WHAT THE TASK REQUIRES -
Gather every line of the records that contains the word "family", treating uppercase and lowercase letters as different.

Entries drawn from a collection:
----

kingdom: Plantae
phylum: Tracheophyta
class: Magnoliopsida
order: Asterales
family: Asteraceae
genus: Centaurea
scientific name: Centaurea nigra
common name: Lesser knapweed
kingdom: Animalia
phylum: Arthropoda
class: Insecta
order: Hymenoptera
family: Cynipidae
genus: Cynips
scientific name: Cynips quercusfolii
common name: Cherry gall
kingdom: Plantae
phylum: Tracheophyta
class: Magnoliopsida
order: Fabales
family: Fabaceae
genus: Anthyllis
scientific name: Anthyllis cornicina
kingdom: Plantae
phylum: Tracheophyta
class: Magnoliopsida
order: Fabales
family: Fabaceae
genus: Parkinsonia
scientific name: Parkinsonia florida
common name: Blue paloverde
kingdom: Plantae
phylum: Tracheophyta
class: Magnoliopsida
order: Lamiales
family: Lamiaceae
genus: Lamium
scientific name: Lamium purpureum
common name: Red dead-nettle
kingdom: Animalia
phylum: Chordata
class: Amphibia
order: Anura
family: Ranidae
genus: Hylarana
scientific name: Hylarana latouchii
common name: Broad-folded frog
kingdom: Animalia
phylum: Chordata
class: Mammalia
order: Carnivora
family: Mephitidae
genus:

----

WORKED ANSWER -
family: Asteraceae
family: Cynipidae
family: Fabaceae
family: Fabaceae
family: Lamiaceae
family: Ranidae
family: Mephitidae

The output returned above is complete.